The game last week became the top downloaded, top grossing app in the U.S., New Zealand, and Australia.  

It’s installed on as many Android phones as Tinder.  It has pretty much as many daily active users as Twitter.

If you aren’t playing Pokemon Go right now, someone near you is. 

Look for someone frozen, holding their phone up in front of their face, wildly sliding their fingers on the screen.

The idea is you use the real time map to locate monsters and the equipment needed to catch them, and then you run off in search of them wherever they may be.  You throw a little ball at them to capture them.  You can collect the monsters.  Your monsters can battle other people’s monsters. 

That’s it.  That’s what increased Nintendo’s  stock price by 25 percent.  

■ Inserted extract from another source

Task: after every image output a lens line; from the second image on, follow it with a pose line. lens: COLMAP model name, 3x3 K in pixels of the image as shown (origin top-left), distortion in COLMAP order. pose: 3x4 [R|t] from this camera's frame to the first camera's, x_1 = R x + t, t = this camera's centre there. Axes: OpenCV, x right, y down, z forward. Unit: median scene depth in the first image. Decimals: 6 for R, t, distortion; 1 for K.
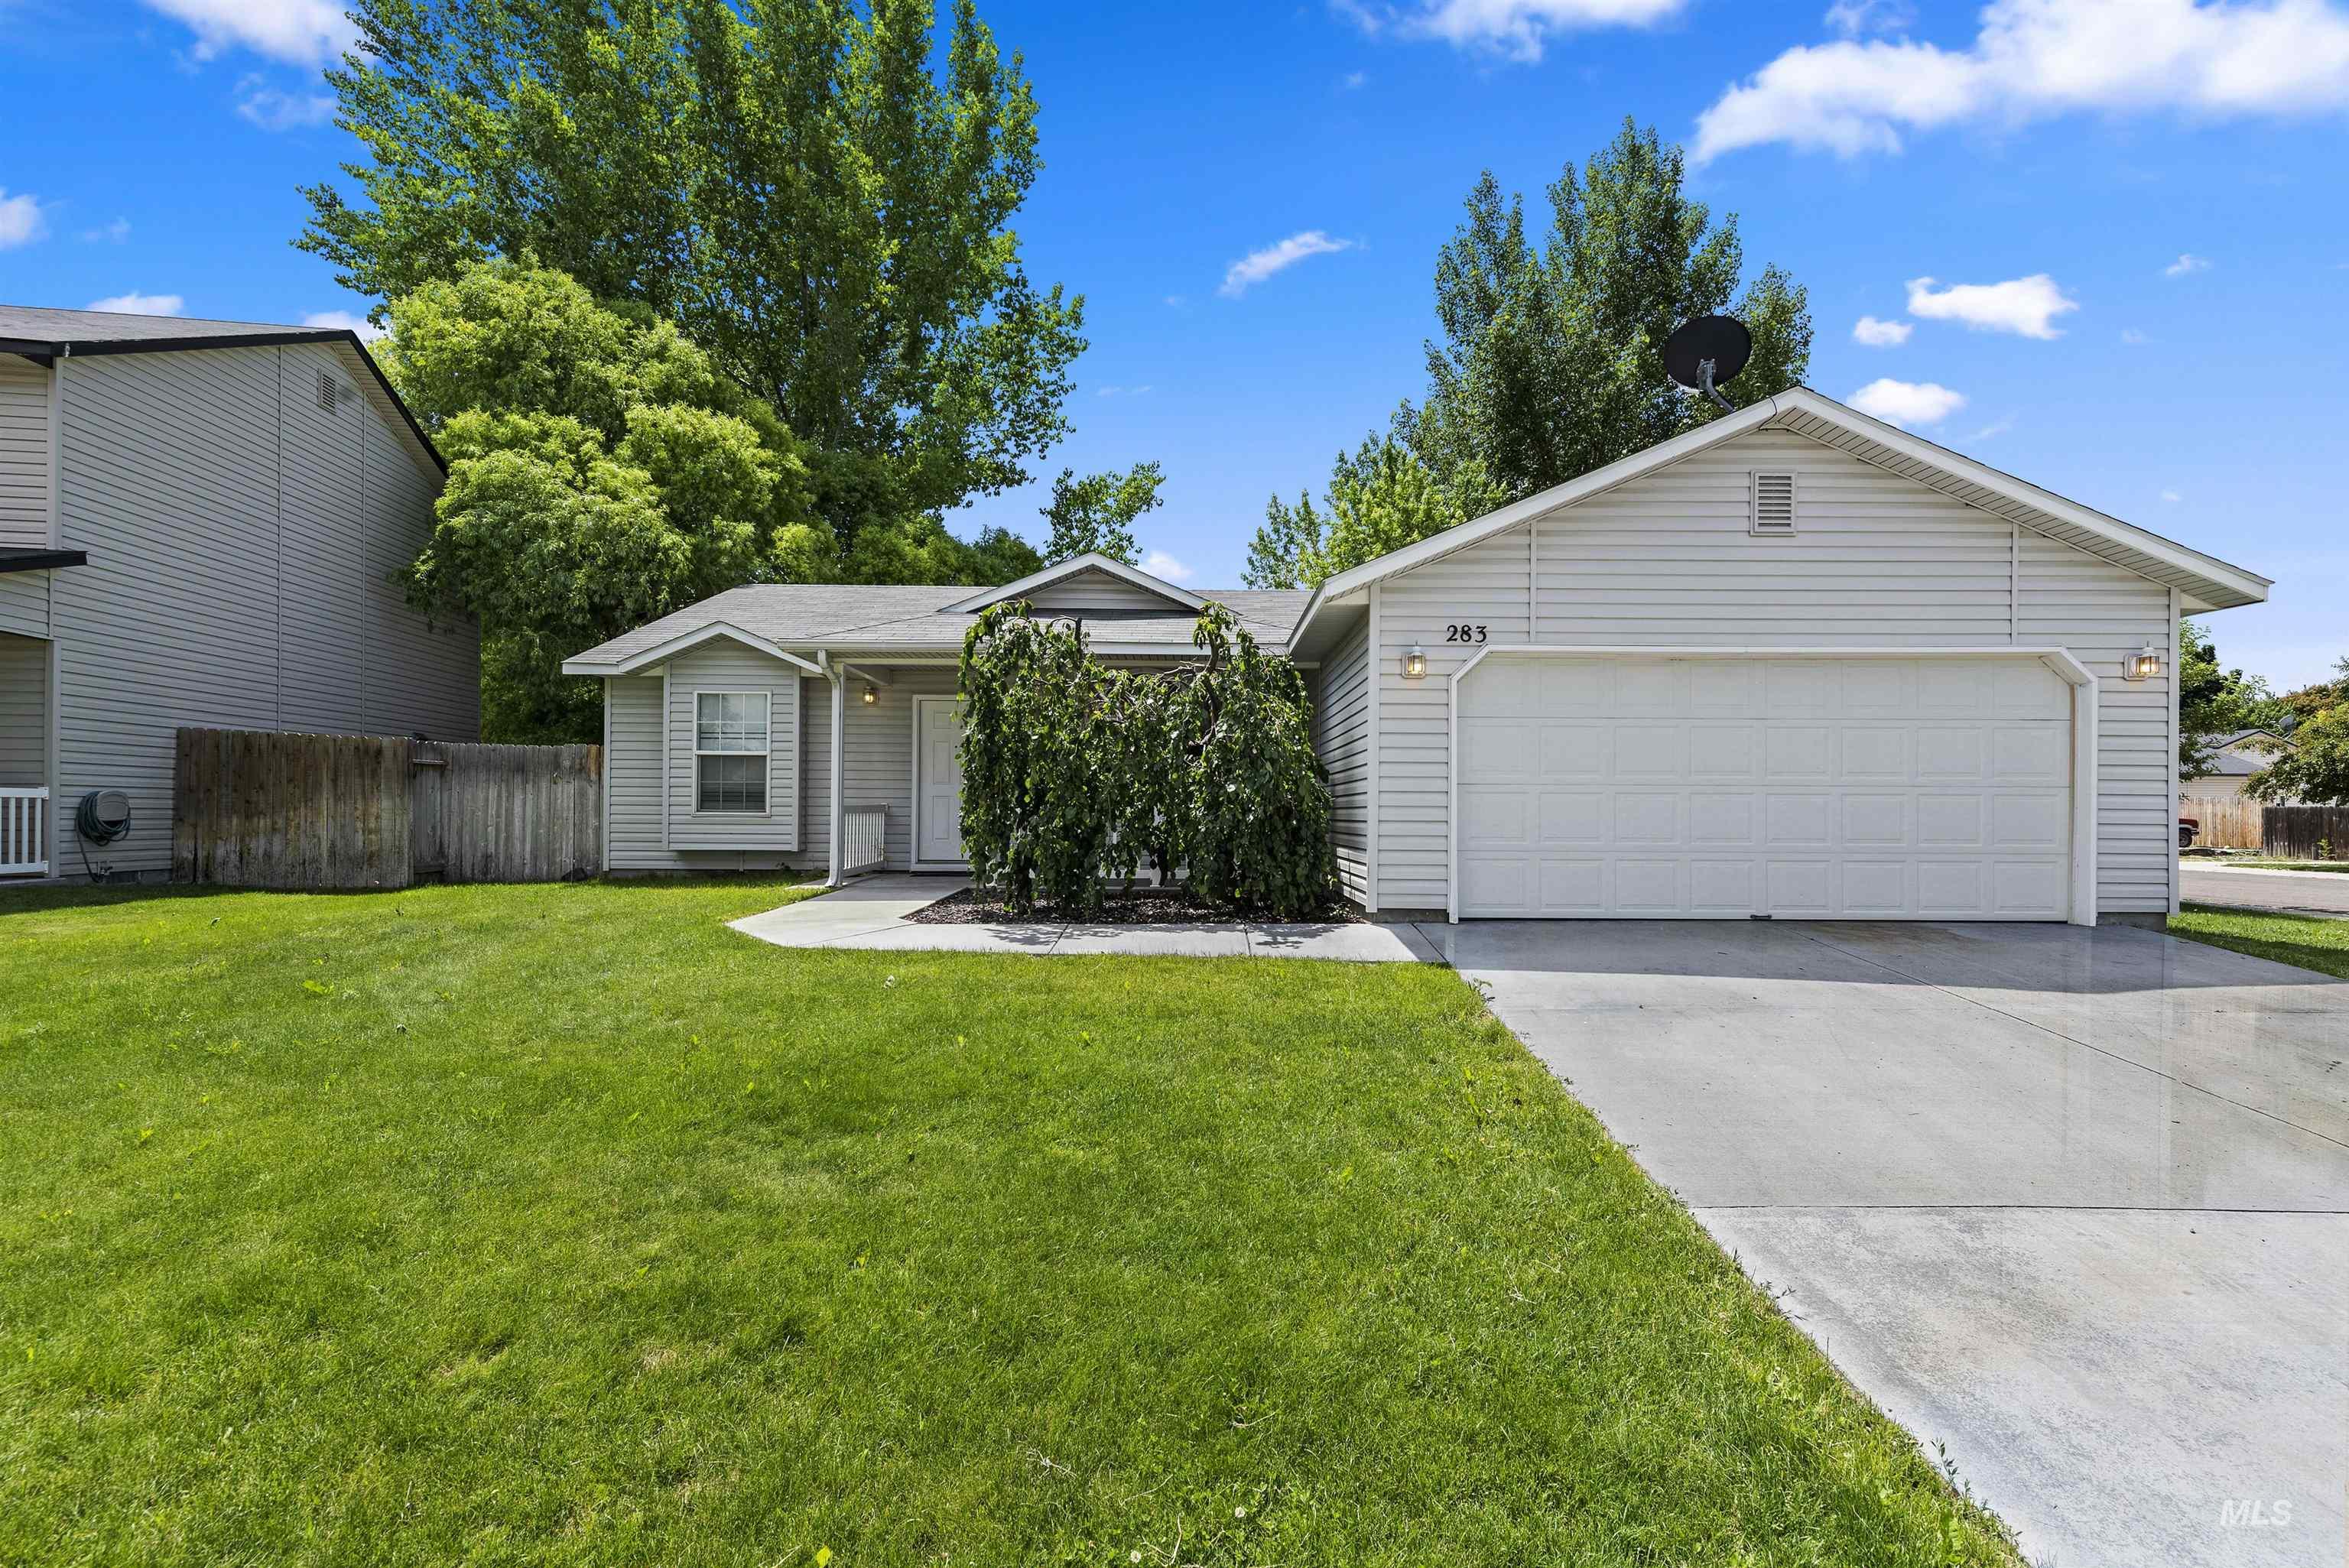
lens RADIAL K [[1052.3, 0, 1179.4], [0, 1052.3, 805.9], [0, 0, 1]] dist [0.002661, 0.000378]
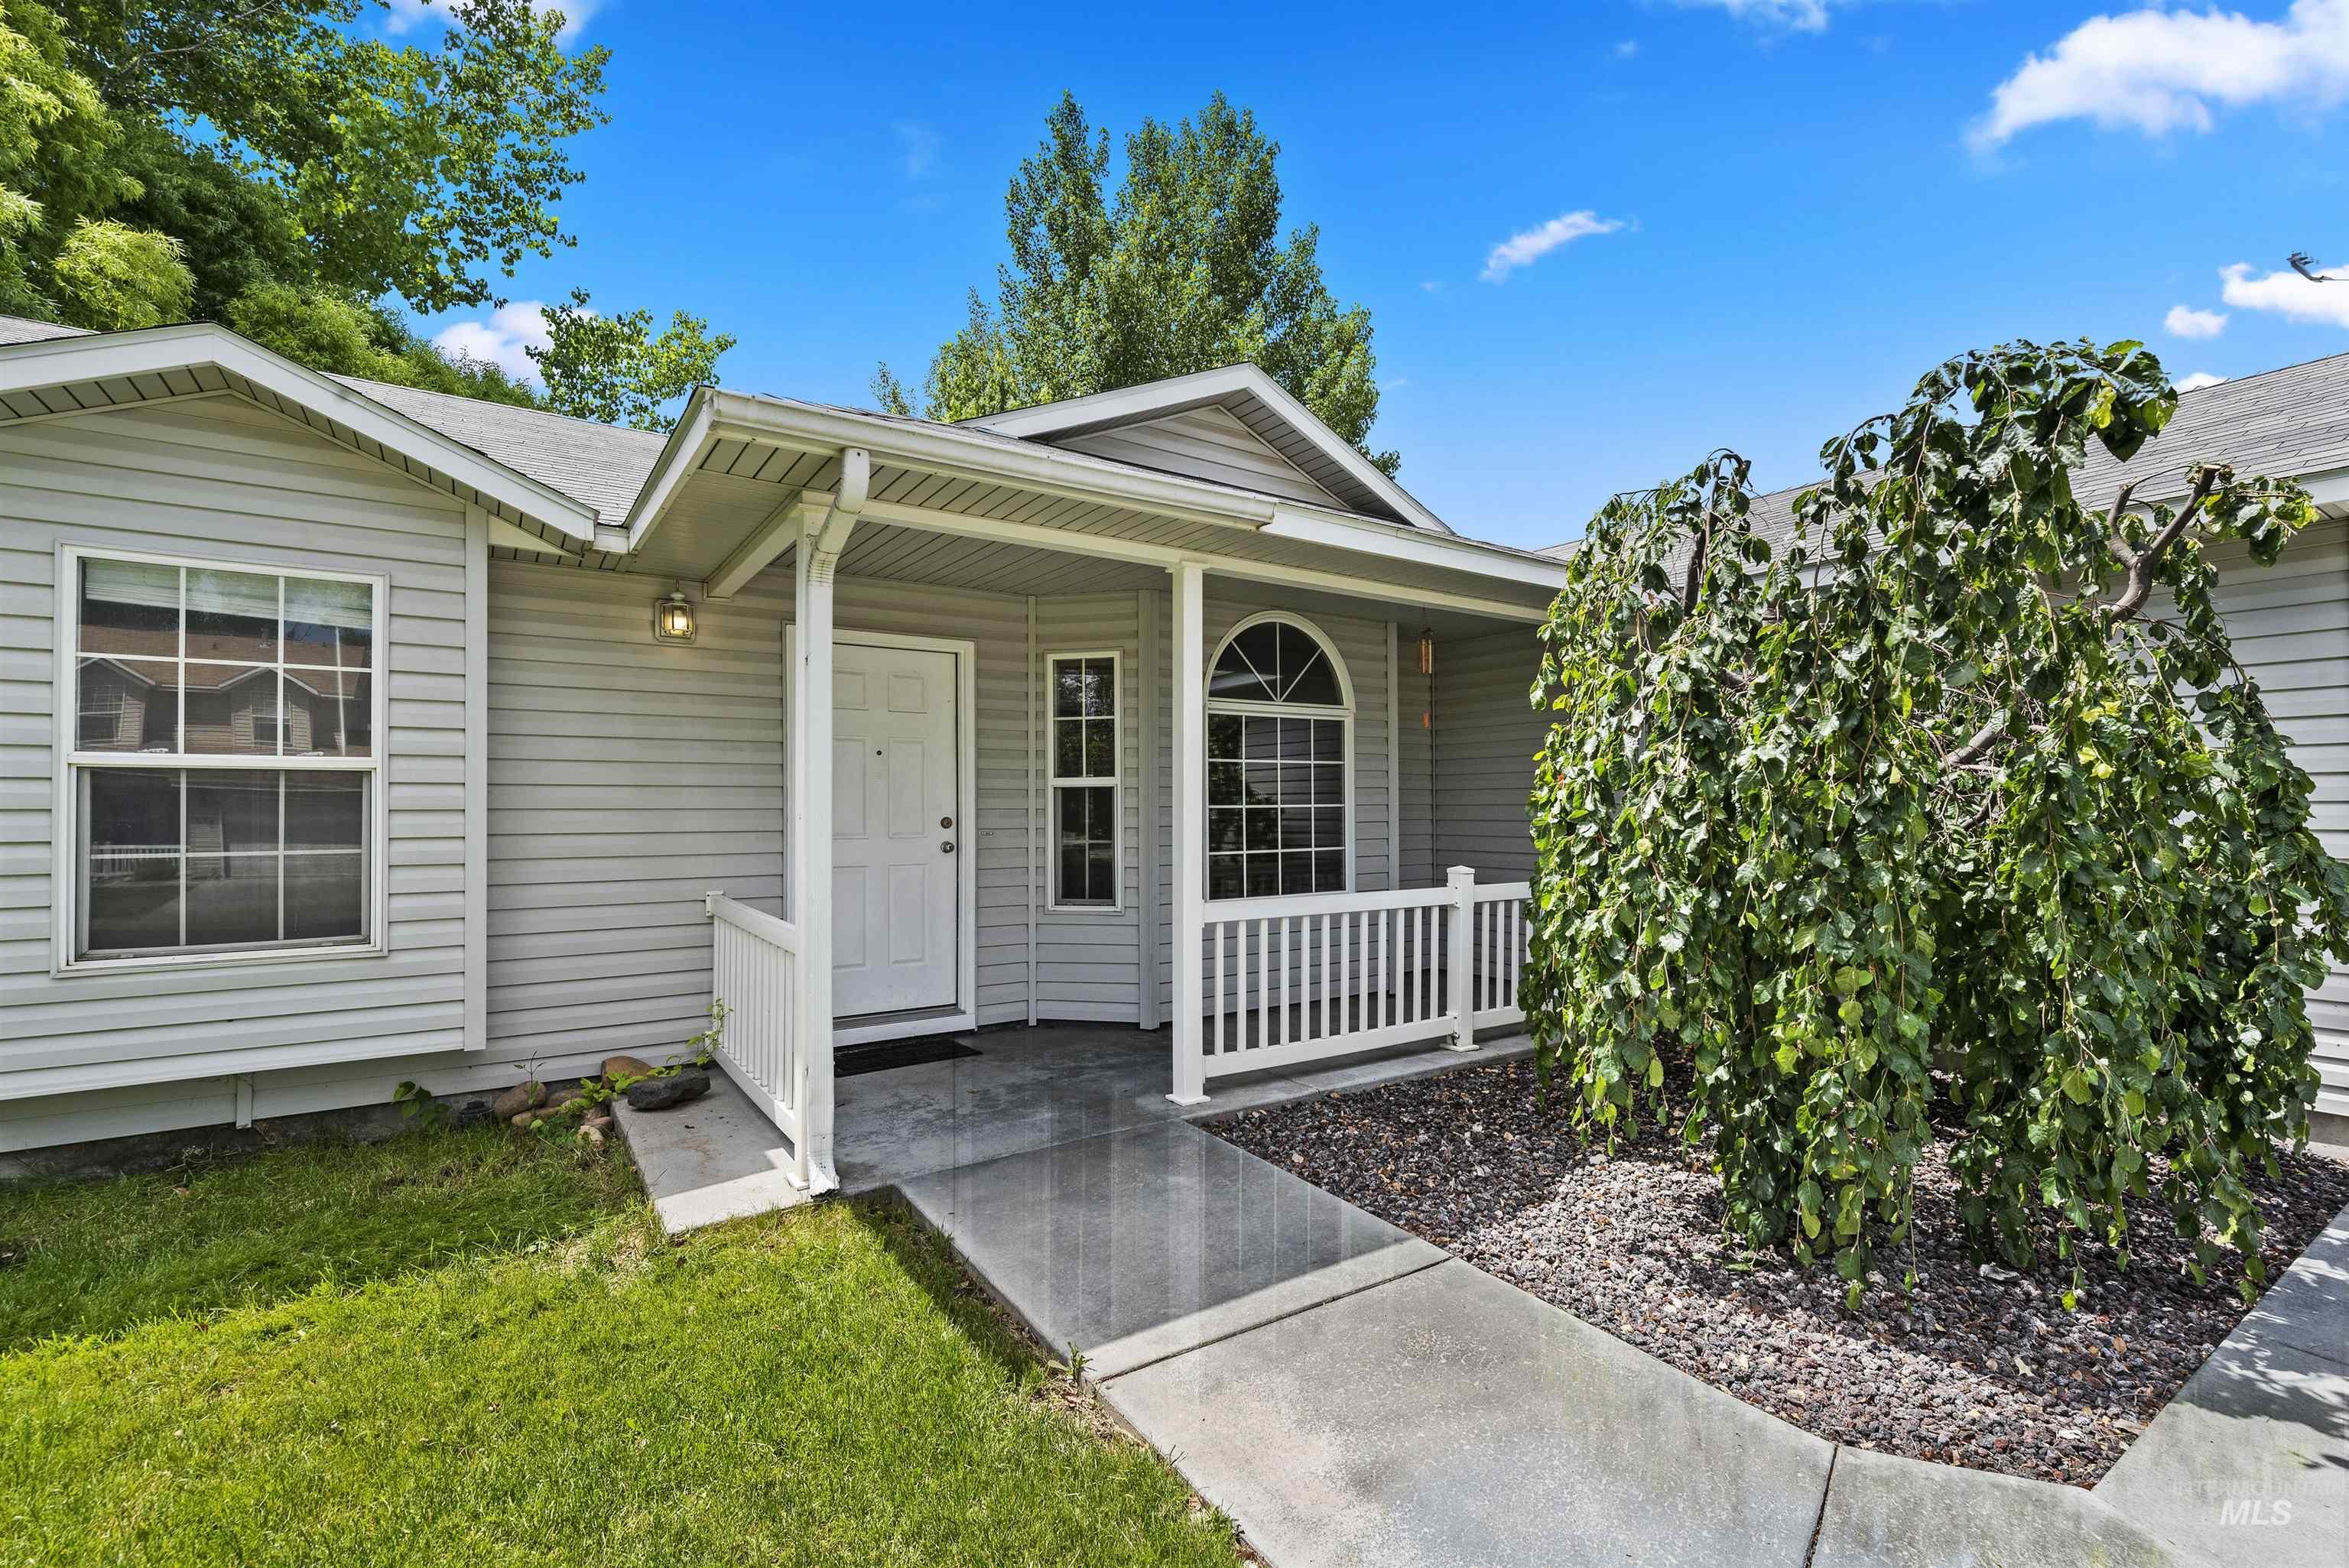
lens RADIAL K [[1052.3, 0, 1179.4], [0, 1052.3, 805.9], [0, 0, 1]] dist [0.002661, 0.000378]
pose [[0.829078, -0.009462, 0.559053, -0.365977], [0.002636, 0.999912, 0.013015, -0.040287], [-0.559127, -0.009317, 0.829030, 0.585071]]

“People are going crazy over this because it’s a confluence of factors, right place, right time, right thing,” Julie Ask said, principal analyst at Forrester Research. “On one hand they’re tapping into the nostalgia of millennials who spend a lot of time on their mobile phones.”  Millennials grew up with the Pokemon and Nintendo has not allowed the brand to have a serious mobile presence until now. 

The game is also inherently social, with users able to meet at various locations to battle for local supremacy.

While the game is free, in app purchases are available.  Given the volume of players, even a small percentage who make these purchases can create significant revenue.

If Nintendo makes equally good use of its vast trove of intellectual property on mobile, the growth could be significant, Christine Arrington said, senior analyst at I.H.S. 

Pokemon Go also possesses a technical prowess – despite widespread complaints about bugginess – in that it takes advantage of all the things that smart phones can do: mapping, video, geolocating, and networking.

 “We haven’t seen a lot of games really taking advantage of that, really getting people walking around, out of their homes,” Arrington said. 

This has perhaps been to a fault.  People have stopped in traffic, they’ve kayaked into the middle of bays. 

Some thieves have even lured players into robberies

In the end, a game about catching monsters has caught … us.